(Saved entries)
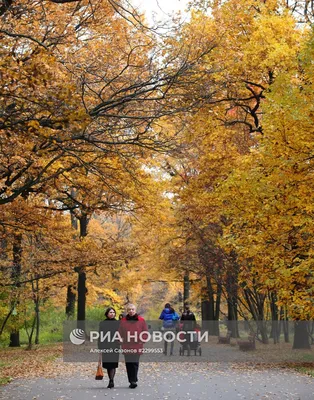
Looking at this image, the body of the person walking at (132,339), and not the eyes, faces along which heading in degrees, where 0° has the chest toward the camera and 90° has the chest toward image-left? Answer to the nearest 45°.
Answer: approximately 0°

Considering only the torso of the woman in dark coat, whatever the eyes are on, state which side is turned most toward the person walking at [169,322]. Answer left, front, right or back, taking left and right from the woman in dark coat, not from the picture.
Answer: back

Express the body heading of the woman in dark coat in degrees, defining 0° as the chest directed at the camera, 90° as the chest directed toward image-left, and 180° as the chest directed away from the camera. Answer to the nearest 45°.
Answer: approximately 0°

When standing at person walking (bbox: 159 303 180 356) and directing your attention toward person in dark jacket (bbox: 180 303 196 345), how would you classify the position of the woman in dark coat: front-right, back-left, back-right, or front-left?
back-right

# TASK REQUIREMENTS
Rewrite the rows from the line containing "Considering only the" up to and including the line containing "Answer: back", swapping "torso" for "upper body" and leaving everything else unchanged.

# EXERCISE OUTPUT
Considering only the upper body of the woman in dark coat, whatever the eyes are on, state which side is turned most toward the person walking at [169,322]. Answer left, front, right or back, taking left and right from the woman in dark coat, not from the picture.
Answer: back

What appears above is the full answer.